The RGK Center hosted its first high school intern this past school year from the Practicum in Business Management course at Austin High School, taught by Center portfolio alum Nick Lebo.
An Austin native, Harrison Shunk is a class of 2021 graduate at Austin High School and participated in the inaugural cohort of the Practicum in Business Management course, a senior-level experiential learning opportunity at Austin High School. The course is taught by Austin High School teacher and coach Nick Lebo and was made up of 15 students. Lebo earned his Master's in Education in Sports Management at UT Austin in 2011 and participated in the RGK Center Nonprofit Studies portfolio program while a graduate student.

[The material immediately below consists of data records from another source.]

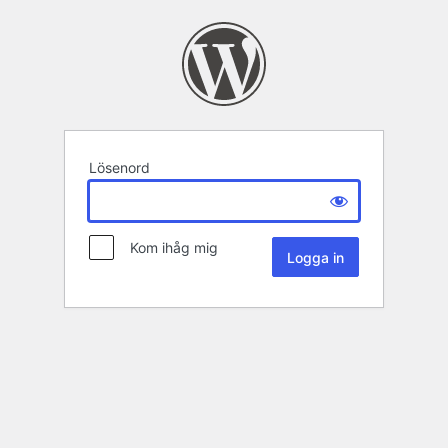
Lösenord
Kom ihåg mig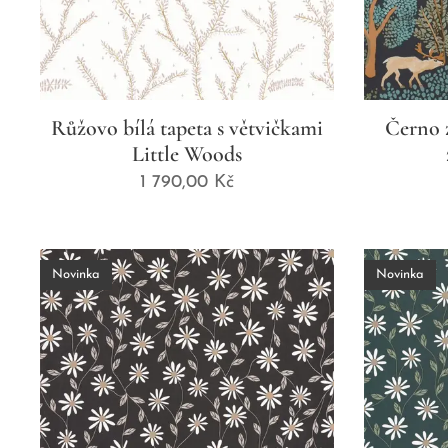
Růžovo bílá tapeta s větvičkami
Černo z
Little Woods
1 790,00
Kč
Novinka
Novinka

“One of the things AISD and Austin High School are really trying to provide are practical, work-based experiences where kids can take the skills they’re learning in the classroom and apply it to the real world,” said Lebo. “It’s a great chance for students to learn whether they like it or if it’s not the career path for them.”
As part of Austin High School’s Business and Industry endorsement program, Shunk had taken businesses classes each year of high school and was intrigued by the opportunity to gain work experience through the new Practicum in Business Management course. He was particularly interested in learning more about the marketing side of organizations.
“Marketing is one of the things about business that encompasses all aspect of not only business but other social skills,” said Shunk. "It has the biggest outlook and opportunity than any of the other topics I could have been working on.”
Shunk reached out to RGK Center director Dr. David Springer to inquire about internship positions available at the Center. Though the RGK Center had never previously hosted high school interns, Dr. Springer was excited about the prospect.
“I have known Harrison since he was about 5 years old, when I was his youth soccer coach. He and my son played on the same team,” explained Dr. Springer. “I knew that he was good on the pitch, and a very safe bet to have as the RGK Center’s first high school intern."
While at the RGK Center, Shunk worked alongside Center staff to help plan, market, and facilitate events throughout the 2020-2021 school year. One project Harrison assisted with was a co-sponsored event with the RGK Center and the Social Innovation Initiative at the McCombs School of Business. Over the course of several months, Shunk attended planning meetings, supported speaker communication, created social media content, and managed RGK Center social media related to the upcoming event, titled “Investing in Communities in times of Crisis.”
“The biggest takeaway was learning how to market to and reach a large group of people, setting up speakers, and bringing everyone together,” said Shunk. “That’s a skill I never had to use before.”
The event included a panel of nonprofit and community leaders and was led by MPAff/MBA dual-degree student Katrina Parkey. Panelists explored how community organizations, foundations, and businesses can support communities in need with innovative programming and finance models quicker than traditional grants and government programs.
“I learned how everybody in the [nonprofit] field is a team, happy to come together and work with the RGK Center, even though they have their own organization,” said Shunk. “There’s a sense of community across all the different nonprofit leaders.”
Harrison Shunk presents his takeaways from his internship at the RGK Center.
Shunk presented his projects and takeaways from his internship in front of his peers and other internship supervisors at the end of the school year. He plans on attending the University of Madison-Wisconsin in the fall pursuing an undergraduate degree in Business.
“Harrison exceeded our hopes and expectations and paved a path for future interns,” said Dr. Springer following Harrison’s internship. “His legacy is now woven into the fabric of the RGK Center.”
Demand for the Practicum in Business Management course at Austin High School has skyrocketed, with the school capping the fall 2021 courses at 40 students total. Lebo will be teaching two sections of the course in the fall, in addition to his Entrepreneurship class.
“I think we’re going to see more education shift toward allowing students to have real work experience,” Lebo said. “You can only learn so much through classroom lectures and discussions, so at some point out education system is going to realize the more we can get students in the workplace gaining soft and technical skills, the more prepared they’ll be for a career.”